On September 12, 1912, the Franco-Russian convention was ratified. Under the convention, which was signed by French Prime Minister Raymond Poincaré, France and Russia agreed to immediately mobilize their troops in the case of a German mobilization. The agreement was an expression of growing tensions between the major powers in the lead-up to World War I.

 

The signing of the agreement followed a meeting of the French and Russian general staffs that took place in Paris in July 1912, resulting in tentative agreement for joint action in the event of war.
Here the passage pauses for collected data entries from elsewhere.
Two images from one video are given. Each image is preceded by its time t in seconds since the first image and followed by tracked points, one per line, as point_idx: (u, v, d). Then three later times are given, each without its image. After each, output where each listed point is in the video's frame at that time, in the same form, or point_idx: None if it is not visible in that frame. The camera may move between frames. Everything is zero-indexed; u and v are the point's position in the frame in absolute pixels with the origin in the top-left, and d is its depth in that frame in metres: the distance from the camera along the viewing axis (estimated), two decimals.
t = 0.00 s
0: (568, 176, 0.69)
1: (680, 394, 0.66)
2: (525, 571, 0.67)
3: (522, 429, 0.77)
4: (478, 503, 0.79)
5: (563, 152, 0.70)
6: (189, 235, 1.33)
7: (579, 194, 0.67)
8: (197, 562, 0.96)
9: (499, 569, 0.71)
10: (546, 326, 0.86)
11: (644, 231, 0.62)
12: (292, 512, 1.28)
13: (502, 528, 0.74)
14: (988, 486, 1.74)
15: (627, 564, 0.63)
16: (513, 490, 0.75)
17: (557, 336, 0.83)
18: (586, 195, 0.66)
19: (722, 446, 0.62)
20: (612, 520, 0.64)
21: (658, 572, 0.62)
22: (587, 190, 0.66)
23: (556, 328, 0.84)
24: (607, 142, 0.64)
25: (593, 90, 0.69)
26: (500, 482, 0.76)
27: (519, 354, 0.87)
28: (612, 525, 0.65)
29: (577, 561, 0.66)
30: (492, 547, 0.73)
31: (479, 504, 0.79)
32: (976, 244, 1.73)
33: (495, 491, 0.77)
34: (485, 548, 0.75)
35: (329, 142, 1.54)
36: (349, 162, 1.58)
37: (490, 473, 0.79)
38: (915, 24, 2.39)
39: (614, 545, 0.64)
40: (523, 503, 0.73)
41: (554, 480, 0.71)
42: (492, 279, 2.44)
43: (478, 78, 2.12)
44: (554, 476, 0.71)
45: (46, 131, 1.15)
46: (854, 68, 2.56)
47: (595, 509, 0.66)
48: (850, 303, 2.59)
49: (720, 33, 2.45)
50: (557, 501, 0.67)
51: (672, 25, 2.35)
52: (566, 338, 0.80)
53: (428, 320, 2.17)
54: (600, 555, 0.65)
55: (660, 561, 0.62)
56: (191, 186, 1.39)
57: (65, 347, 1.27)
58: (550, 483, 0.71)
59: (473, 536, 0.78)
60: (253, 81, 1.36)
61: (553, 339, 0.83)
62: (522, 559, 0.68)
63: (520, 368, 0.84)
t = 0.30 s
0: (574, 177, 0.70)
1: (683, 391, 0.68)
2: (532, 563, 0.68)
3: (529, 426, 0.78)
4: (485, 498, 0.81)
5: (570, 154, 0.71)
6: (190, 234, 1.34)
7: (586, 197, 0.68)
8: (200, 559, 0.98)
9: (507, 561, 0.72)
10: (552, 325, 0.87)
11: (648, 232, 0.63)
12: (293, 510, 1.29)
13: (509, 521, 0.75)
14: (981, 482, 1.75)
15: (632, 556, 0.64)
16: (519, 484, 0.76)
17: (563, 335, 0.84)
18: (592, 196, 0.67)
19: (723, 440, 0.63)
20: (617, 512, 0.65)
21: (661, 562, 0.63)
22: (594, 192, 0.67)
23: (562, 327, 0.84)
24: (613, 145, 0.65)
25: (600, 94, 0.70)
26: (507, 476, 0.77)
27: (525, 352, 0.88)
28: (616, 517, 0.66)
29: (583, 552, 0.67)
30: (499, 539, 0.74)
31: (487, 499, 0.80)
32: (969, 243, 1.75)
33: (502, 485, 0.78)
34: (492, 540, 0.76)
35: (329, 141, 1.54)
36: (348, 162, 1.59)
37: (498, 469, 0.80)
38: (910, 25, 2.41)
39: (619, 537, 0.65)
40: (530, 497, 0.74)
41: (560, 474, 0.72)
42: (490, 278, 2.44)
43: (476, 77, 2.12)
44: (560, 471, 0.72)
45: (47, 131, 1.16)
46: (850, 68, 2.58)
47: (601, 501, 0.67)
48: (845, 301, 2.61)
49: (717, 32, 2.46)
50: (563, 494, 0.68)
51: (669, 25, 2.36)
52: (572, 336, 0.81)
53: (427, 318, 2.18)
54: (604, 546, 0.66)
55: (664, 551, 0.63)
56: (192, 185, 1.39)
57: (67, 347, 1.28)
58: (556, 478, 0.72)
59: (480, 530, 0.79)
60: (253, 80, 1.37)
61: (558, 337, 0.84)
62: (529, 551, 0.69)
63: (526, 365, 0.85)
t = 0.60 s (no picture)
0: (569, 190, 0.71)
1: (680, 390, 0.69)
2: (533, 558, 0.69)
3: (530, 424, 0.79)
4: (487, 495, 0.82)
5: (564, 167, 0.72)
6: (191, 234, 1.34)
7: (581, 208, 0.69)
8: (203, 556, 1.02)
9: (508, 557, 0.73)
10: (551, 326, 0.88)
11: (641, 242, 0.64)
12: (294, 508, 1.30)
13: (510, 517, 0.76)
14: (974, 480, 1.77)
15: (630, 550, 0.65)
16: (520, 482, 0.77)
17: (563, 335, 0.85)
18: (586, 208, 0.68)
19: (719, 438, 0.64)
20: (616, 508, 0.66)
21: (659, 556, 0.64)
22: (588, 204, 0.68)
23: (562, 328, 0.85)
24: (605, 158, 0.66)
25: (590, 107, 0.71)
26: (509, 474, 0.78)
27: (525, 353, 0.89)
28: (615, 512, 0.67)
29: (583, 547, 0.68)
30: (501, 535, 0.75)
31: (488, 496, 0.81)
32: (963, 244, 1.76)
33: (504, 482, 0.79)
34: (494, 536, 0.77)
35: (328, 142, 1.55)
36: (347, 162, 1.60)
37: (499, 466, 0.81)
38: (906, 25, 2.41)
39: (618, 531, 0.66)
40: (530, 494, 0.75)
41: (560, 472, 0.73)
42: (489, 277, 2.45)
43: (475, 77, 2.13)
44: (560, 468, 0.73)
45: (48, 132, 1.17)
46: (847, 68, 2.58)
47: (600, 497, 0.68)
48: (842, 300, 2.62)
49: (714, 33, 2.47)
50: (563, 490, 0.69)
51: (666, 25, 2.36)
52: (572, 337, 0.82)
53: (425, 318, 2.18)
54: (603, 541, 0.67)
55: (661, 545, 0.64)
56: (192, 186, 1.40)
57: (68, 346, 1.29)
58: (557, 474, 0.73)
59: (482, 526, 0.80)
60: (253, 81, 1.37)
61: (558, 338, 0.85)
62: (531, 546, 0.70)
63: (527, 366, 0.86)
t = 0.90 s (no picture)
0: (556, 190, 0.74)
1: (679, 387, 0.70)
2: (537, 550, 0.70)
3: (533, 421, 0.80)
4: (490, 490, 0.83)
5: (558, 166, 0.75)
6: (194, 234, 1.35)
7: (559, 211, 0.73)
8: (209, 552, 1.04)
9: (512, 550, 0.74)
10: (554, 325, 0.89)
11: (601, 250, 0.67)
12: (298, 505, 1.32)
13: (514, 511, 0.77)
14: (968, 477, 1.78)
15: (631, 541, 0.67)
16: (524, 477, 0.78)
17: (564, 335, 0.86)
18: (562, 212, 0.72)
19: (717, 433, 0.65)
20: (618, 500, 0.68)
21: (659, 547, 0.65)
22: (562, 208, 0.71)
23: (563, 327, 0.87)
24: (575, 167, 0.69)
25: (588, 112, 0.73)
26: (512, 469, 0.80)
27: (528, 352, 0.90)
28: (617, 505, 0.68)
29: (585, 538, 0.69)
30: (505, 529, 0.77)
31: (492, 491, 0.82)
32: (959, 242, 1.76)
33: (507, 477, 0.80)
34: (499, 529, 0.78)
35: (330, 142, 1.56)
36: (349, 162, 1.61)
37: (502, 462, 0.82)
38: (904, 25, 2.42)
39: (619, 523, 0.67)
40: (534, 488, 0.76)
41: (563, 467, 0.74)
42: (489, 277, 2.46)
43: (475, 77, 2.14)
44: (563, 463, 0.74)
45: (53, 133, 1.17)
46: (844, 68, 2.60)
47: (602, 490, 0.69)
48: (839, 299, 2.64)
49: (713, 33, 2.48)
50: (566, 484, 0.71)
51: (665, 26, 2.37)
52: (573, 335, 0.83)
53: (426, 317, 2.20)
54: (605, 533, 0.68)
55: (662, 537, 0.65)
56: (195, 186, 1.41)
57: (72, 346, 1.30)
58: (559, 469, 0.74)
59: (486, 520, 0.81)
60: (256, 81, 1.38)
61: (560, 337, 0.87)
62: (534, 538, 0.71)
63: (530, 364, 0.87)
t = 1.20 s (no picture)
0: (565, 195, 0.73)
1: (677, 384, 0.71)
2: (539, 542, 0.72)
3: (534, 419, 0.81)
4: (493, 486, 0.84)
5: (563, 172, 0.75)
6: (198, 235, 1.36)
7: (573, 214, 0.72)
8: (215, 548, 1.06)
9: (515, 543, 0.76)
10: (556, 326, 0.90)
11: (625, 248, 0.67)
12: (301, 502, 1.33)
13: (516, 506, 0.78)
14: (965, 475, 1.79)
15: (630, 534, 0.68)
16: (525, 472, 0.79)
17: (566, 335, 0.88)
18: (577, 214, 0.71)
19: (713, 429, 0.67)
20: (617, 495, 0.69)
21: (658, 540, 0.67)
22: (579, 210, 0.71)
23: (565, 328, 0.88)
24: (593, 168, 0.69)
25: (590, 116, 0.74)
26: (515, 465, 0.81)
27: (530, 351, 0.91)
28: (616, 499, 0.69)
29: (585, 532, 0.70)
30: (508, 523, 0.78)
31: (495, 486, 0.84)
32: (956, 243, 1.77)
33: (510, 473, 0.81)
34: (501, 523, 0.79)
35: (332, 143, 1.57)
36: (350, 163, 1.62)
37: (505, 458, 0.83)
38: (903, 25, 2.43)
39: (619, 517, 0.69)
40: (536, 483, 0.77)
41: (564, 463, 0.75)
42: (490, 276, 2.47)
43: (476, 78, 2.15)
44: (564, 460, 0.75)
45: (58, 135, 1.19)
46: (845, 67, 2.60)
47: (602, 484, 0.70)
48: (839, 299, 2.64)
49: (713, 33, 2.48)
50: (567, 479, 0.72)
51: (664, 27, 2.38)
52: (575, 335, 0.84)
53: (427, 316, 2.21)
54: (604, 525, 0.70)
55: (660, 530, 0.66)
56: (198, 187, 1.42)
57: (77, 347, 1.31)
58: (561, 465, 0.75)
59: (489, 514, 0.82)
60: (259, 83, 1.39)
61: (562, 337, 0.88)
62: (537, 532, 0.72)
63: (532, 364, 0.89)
In August, Poincaré conducted a state visit to Russia, meeting Tsar Nicholas II and Russia’s foreign minister Sergei Sazonov.

Poincaré discussed strategic railroads that would aid a Russian mobilization against Germany, advised the Russians not to immediately intervene in the political instability in the Balkans, and advised Sazonov that the Franco-Russian military alliance did not extend to support for Russia in the event of a war with Austria-Hungary, a conflict in which French interests would not be directly affected. He also disclosed the Anglo-Franco Naval Convention, which implied British support for France in the event of war with Germany.

Growing Franco-Russian military ties developed in the context of the decline and decay of the Austro-Hungarian and Ottoman Empires on the eve of the First Balkan War, which began in early October. The Russian Tsarist autocracy was anxious to assert its interests and seize control of regions previously controlled by both Empires.

France was anxious to maintain close ties with Russia in order to improve its relative position in relation to the other major powers in Europe, particularly Germany, which had undergone a major industrial development, and was increasingly asserting its imperial interests internationally. However, French politicians were also concerned that Russia’s designs on Ottoman territory threatened French capital’s substantial investments in the Ottoman Empire.